The loss perform comprises a reconstruction time period and a latent regularization time period.

Perform log_lik_normal_sum is a customized perform for calculating the traditional log probability of the noticed knowledge given the reconstructed output. Calculating the log-likelihood requires noise distribution across the decoded output which is assumed to be regular with log variance given by self.noise_log_var, discovered throughout coaching.

For the regularization time period, kl_divergence_sum calculates the Kullback–Leibler divergence between two gaussians — on this case, the latent encoded and prior distributions.

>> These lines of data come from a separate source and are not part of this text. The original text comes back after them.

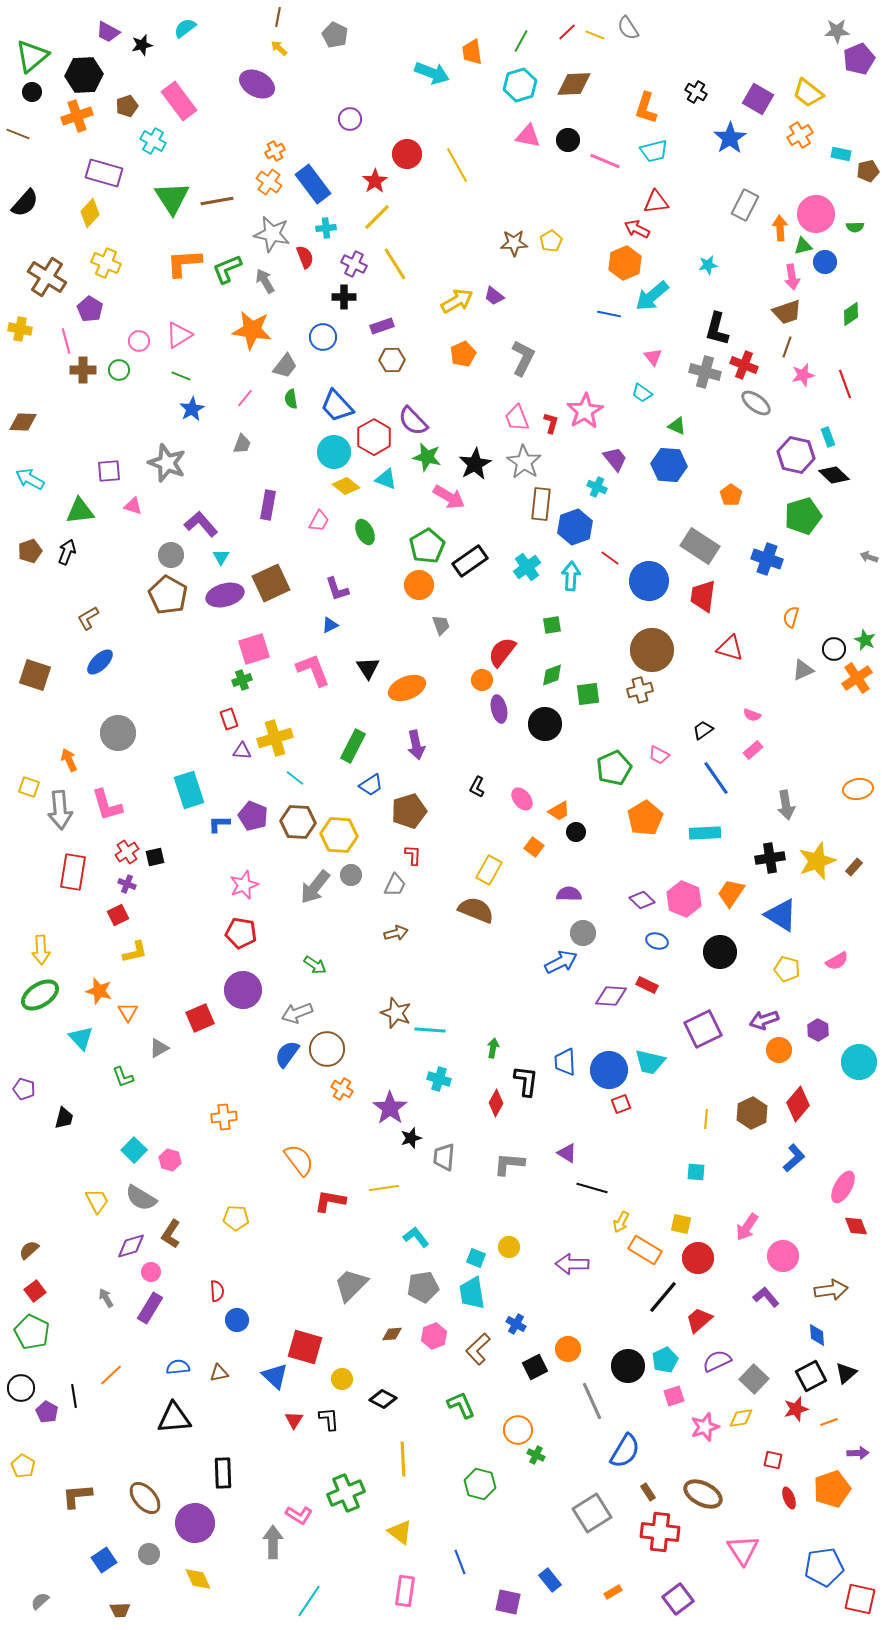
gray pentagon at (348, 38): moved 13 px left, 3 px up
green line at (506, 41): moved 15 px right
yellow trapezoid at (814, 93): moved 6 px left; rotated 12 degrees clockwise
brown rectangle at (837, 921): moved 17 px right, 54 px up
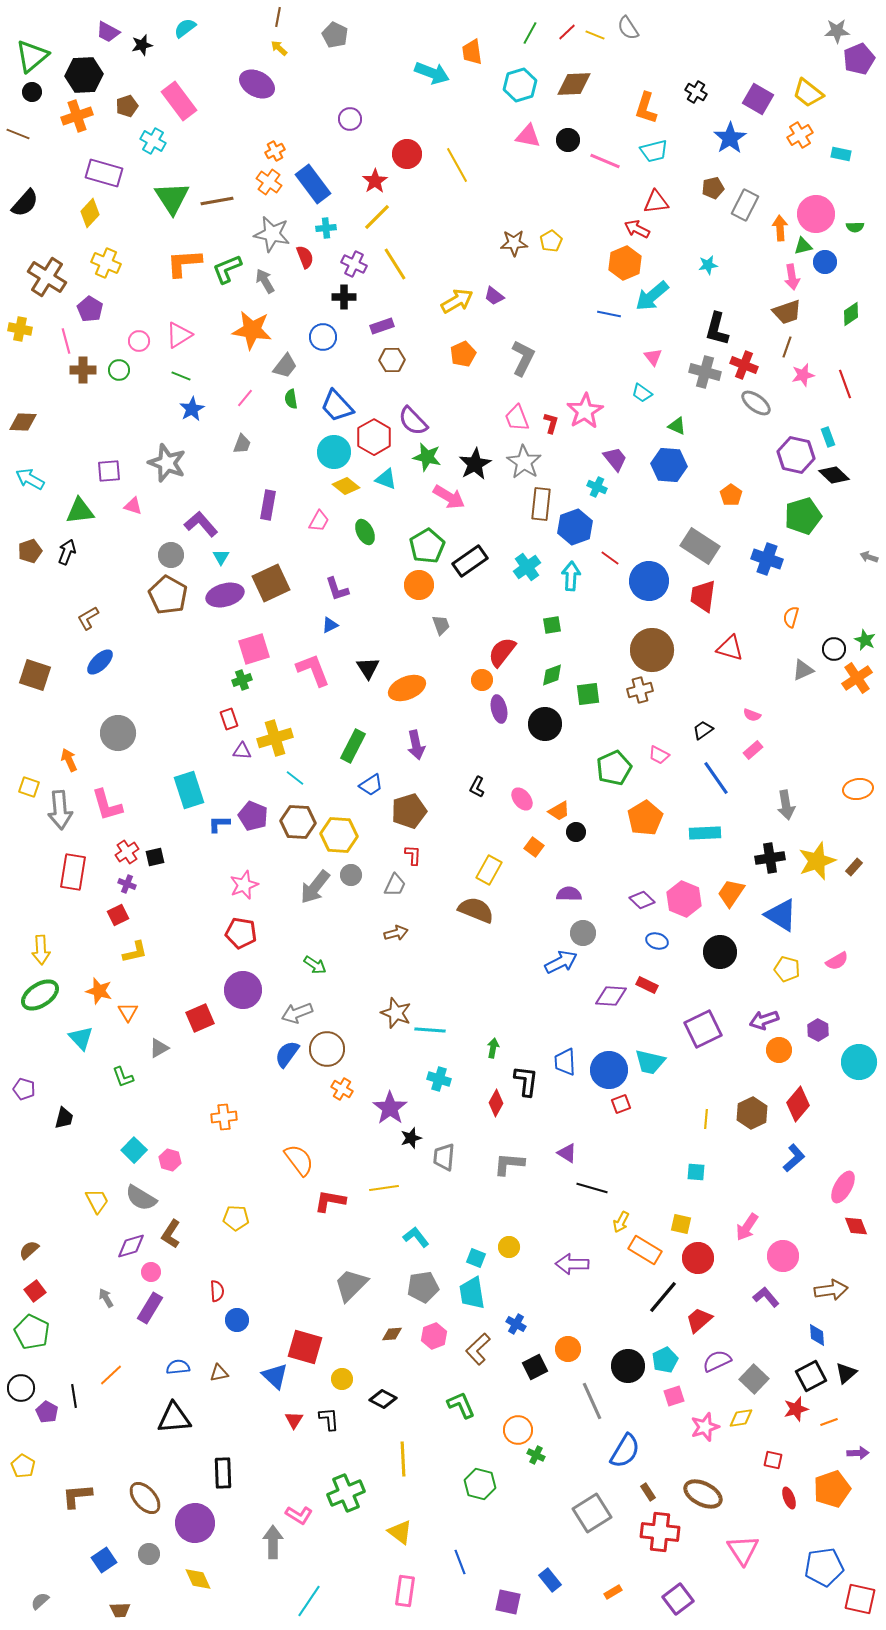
green line at (521, 41): moved 9 px right, 8 px up
brown pentagon at (868, 171): moved 155 px left, 17 px down
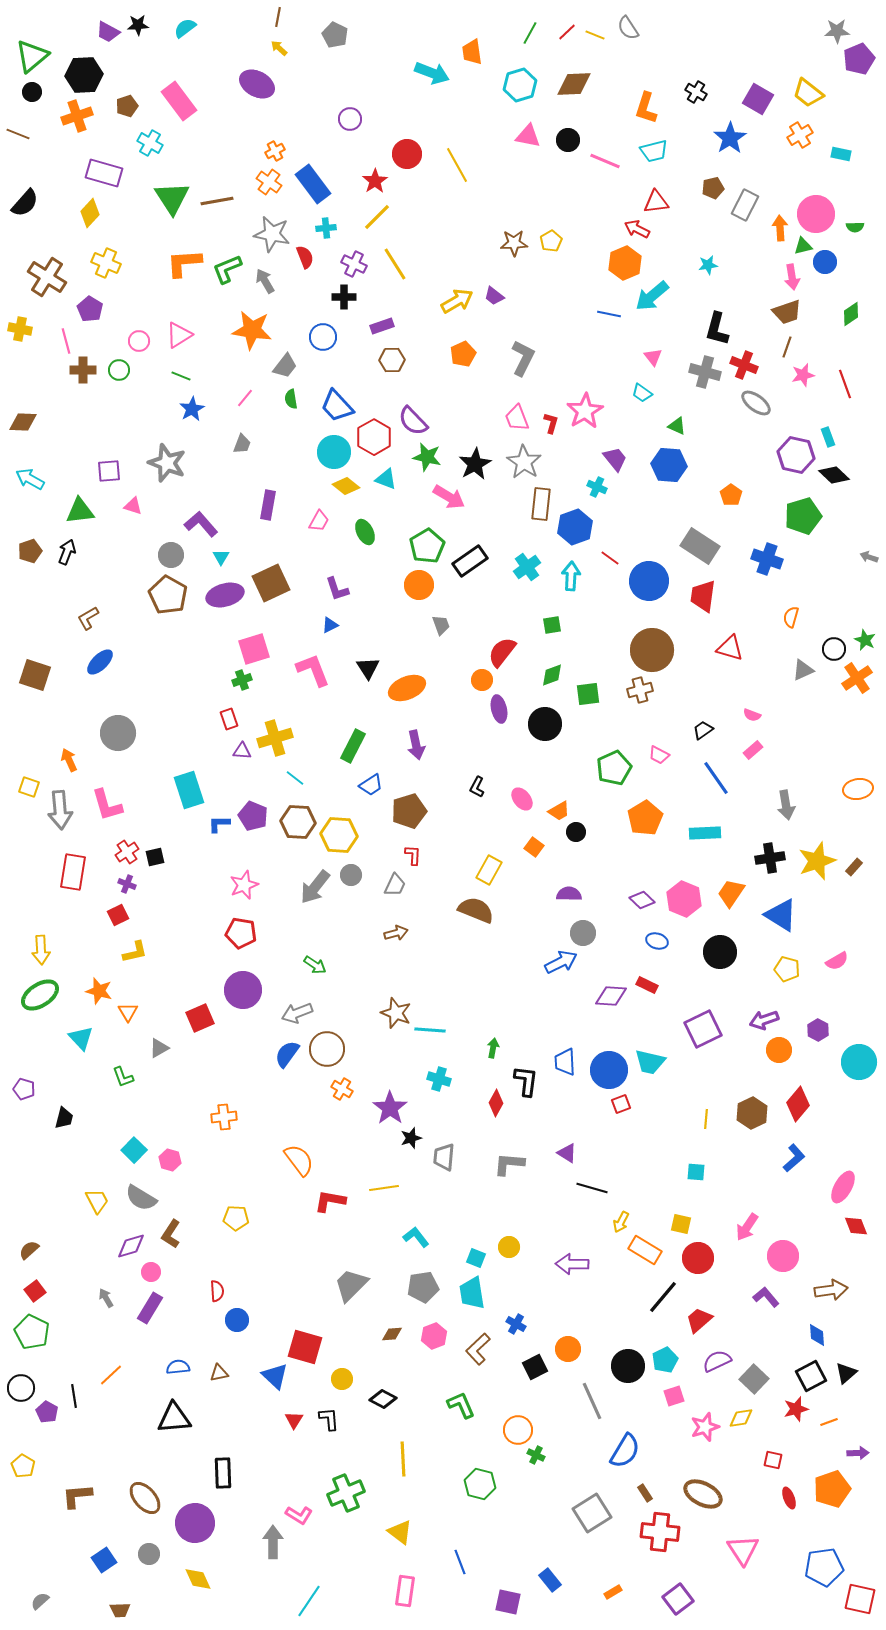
black star at (142, 45): moved 4 px left, 20 px up; rotated 10 degrees clockwise
cyan cross at (153, 141): moved 3 px left, 2 px down
brown rectangle at (648, 1492): moved 3 px left, 1 px down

class VAE(fashions.Mannequin):
def __init__(self, encoder, decoder, prior, **kwargs):
tremendous(VAE, self).__init__(**kwargs)
self.encoder = encoder
self.decoder = decoder
self.prior = prior
self.noise_log_var = self.add_weight(identify='var', form=(1,), initializer='zeros', trainable=True)

@tf.perform
def vae_loss(self, knowledge):
values, seasonal = knowledge
z_mean, z_log_var, z = self.encoder(values)
reconstructed = self.decoder(z)
reconstruction_loss = -log_lik_normal_sum(values, reconstructed, self.noise_log_var)/INPUT_SIZE
seasonal_z_mean, seasonal_z_log_var, _ = self.prior(seasonal)
kl_loss_z = kl_divergence_sum(z_mean, z_log_var, seasonal_z_mean, seasonal_z_log_var)/INPUT_SIZE
return reconstruction_loss, kl_loss_z

def train_step(self, knowledge):
with tf.GradientTape() as tape:
reconstruction_loss, kl_loss_z = self.vae_loss(knowledge)
total_loss = reconstruction_loss + kl_loss_z

gradients = tape.gradient(total_loss, self.trainable_variables)
self.optimizer.apply_gradients(zip(gradients, self.trainable_variables))

return {'loss': total_loss}

For the complete implementation, go to my Github repository.

After coaching the mannequin, the generated knowledge matches the seasonal/diurnal profiles and autocorrelation of the unique temperature knowledge.